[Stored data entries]
------------------------------

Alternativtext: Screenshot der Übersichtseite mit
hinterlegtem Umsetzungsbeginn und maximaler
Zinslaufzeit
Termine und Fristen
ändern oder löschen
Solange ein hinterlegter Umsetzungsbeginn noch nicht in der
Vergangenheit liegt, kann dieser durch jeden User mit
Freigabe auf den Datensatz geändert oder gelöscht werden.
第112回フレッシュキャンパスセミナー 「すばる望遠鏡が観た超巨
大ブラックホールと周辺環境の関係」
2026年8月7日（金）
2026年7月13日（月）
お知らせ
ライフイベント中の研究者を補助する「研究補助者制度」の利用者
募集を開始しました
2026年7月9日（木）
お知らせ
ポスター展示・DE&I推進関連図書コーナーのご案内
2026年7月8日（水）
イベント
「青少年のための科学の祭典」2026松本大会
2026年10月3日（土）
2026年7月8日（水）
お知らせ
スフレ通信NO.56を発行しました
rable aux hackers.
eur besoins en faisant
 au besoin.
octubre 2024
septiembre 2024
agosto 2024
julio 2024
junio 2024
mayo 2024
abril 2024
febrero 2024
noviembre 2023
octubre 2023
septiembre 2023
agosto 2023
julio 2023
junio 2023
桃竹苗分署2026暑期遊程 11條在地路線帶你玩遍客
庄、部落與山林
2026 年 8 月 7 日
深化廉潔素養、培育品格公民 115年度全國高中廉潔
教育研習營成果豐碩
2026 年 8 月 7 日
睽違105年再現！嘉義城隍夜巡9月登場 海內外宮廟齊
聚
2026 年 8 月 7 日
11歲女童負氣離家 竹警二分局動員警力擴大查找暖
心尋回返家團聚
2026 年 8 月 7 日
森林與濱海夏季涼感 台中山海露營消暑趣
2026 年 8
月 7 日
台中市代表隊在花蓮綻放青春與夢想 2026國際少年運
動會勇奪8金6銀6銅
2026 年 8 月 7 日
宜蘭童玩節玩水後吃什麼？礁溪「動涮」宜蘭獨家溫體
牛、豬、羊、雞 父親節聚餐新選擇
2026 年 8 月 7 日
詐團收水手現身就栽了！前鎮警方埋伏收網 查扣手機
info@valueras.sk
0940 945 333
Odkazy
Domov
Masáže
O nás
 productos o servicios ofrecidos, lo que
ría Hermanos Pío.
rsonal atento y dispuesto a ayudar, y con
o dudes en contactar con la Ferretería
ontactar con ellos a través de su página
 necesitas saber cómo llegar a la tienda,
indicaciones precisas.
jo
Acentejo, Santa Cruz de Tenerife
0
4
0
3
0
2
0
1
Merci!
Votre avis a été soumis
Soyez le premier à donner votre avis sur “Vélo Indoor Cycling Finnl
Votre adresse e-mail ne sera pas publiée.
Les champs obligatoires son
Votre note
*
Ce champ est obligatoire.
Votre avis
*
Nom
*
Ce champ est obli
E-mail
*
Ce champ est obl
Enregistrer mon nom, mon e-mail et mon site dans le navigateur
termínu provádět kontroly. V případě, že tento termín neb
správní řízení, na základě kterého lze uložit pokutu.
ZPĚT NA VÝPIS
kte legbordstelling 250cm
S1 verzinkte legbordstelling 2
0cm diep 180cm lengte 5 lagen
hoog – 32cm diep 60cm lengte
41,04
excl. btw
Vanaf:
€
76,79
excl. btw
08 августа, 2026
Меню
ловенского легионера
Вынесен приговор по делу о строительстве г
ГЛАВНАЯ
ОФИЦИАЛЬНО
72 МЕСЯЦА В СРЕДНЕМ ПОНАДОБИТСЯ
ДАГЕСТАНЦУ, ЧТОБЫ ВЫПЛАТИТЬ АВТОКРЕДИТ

------------------------------

Convert every line of the data above into a Markdown table with the columns Row and Line. Number the rows sequentially and omit blank lines.

▸ **Written response**
| Row | Line |
|---|---|
| 1 | Alternativtext: Screenshot der Übersichtseite mit |
| 2 | hinterlegtem Umsetzungsbeginn und maximaler |
| 3 | Zinslaufzeit |
| 4 | Termine und Fristen |
| 5 | ändern oder löschen |
| 6 | Solange ein hinterlegter Umsetzungsbeginn noch nicht in der |
| 7 | Vergangenheit liegt, kann dieser durch jeden User mit |
| 8 | Freigabe auf den Datensatz geändert oder gelöscht werden. |
| 9 | 第112回フレッシュキャンパスセミナー 「すばる望遠鏡が観た超巨 |
| 10 | 大ブラックホールと周辺環境の関係」 |
| 11 | 2026年8月7日（金） |
| 12 | 2026年7月13日（月） |
| 13 | お知らせ |
| 14 | ライフイベント中の研究者を補助する「研究補助者制度」の利用者 |
| 15 | 募集を開始しました |
| 16 | 2026年7月9日（木） |
| 17 | お知らせ |
| 18 | ポスター展示・DE&I推進関連図書コーナーのご案内 |
| 19 | 2026年7月8日（水） |
| 20 | イベント |
| 21 | 「青少年のための科学の祭典」2026松本大会 |
| 22 | 2026年10月3日（土） |
| 23 | 2026年7月8日（水） |
| 24 | お知らせ |
| 25 | スフレ通信NO.56を発行しました |
| 26 | rable aux hackers. |
| 27 | eur besoins en faisant |
| 28 |  au besoin. |
| 29 | octubre 2024 |
| 30 | septiembre 2024 |
| 31 | agosto 2024 |
| 32 | julio 2024 |
| 33 | junio 2024 |
| 34 | mayo 2024 |
| 35 | abril 2024 |
| 36 | febrero 2024 |
| 37 | noviembre 2023 |
| 38 | octubre 2023 |
| 39 | septiembre 2023 |
| 40 | agosto 2023 |
| 41 | julio 2023 |
| 42 | junio 2023 |
| 43 | 桃竹苗分署2026暑期遊程 11條在地路線帶你玩遍客 |
| 44 | 庄、部落與山林 |
| 45 | 2026 年 8 月 7 日 |
| 46 | 深化廉潔素養、培育品格公民 115年度全國高中廉潔 |
| 47 | 教育研習營成果豐碩 |
| 48 | 2026 年 8 月 7 日 |
| 49 | 睽違105年再現！嘉義城隍夜巡9月登場 海內外宮廟齊 |
| 50 | 聚 |
| 51 | 2026 年 8 月 7 日 |
| 52 | 11歲女童負氣離家 竹警二分局動員警力擴大查找暖 |
| 53 | 心尋回返家團聚 |
| 54 | 2026 年 8 月 7 日 |
| 55 | 森林與濱海夏季涼感 台中山海露營消暑趣 |
| 56 | 2026 年 8 |
| 57 | 月 7 日 |
| 58 | 台中市代表隊在花蓮綻放青春與夢想 2026國際少年運 |
| 59 | 動會勇奪8金6銀6銅 |
| 60 | 2026 年 8 月 7 日 |
| 61 | 宜蘭童玩節玩水後吃什麼？礁溪「動涮」宜蘭獨家溫體 |
| 62 | 牛、豬、羊、雞 父親節聚餐新選擇 |
| 63 | 2026 年 8 月 7 日 |
| 64 | 詐團收水手現身就栽了！前鎮警方埋伏收網 查扣手機 |
| 65 | info@valueras.sk |
| 66 | 0940 945 333 |
| 67 | Odkazy |
| 68 | Domov |
| 69 | Masáže |
| 70 | O nás |
| 71 |  productos o servicios ofrecidos, lo que |
| 72 | ría Hermanos Pío. |
| 73 | rsonal atento y dispuesto a ayudar, y con |
| 74 | o dudes en contactar con la Ferretería |
| 75 | ontactar con ellos a través de su página |
| 76 |  necesitas saber cómo llegar a la tienda, |
| 77 | indicaciones precisas. |
| 78 | jo |
| 79 | Acentejo, Santa Cruz de Tenerife |
| 80 | 0 |
| 81 | 4 |
| 82 | 0 |
| 83 | 3 |
| 84 | 0 |
| 85 | 2 |
| 86 | 0 |
| 87 | 1 |
| 88 | Merci! |
| 89 | Votre avis a été soumis |
| 90 | Soyez le premier à donner votre avis sur “Vélo Indoor Cycling Finnl |
| 91 | Votre adresse e-mail ne sera pas publiée. |
| 92 | Les champs obligatoires son |
| 93 | Votre note |
| 94 | * |
| 95 | Ce champ est obligatoire. |
| 96 | Votre avis |
| 97 | * |
| 98 | Nom |
| 99 | * |
| 100 | Ce champ est obli |
| 101 | E-mail |
| 102 | * |
| 103 | Ce champ est obl |
| 104 | Enregistrer mon nom, mon e-mail et mon site dans le navigateur |
| 105 | termínu provádět kontroly. V případě, že tento termín neb |
| 106 | správní řízení, na základě kterého lze uložit pokutu. |
| 107 | ZPĚT NA VÝPIS |
| 108 | kte legbordstelling 250cm |
| 109 | S1 verzinkte legbordstelling 2 |
| 110 | 0cm diep 180cm lengte 5 lagen |
| 111 | hoog – 32cm diep 60cm lengte |
| 112 | 41,04 |
| 113 | excl. btw |
| 114 | Vanaf: |
| 115 | € |
| 116 | 76,79 |
| 117 | excl. btw |
| 118 | 08 августа, 2026 |
| 119 | Меню |
| 120 | ловенского легионера |
| 121 | Вынесен приговор по делу о строительстве г |
| 122 | ГЛАВНАЯ |
| 123 | ОФИЦИАЛЬНО |
| 124 | 72 МЕСЯЦА В СРЕДНЕМ ПОНАДОБИТСЯ |
| 125 | ДАГЕСТАНЦУ, ЧТОБЫ ВЫПЛАТИТЬ АВТОКРЕДИТ |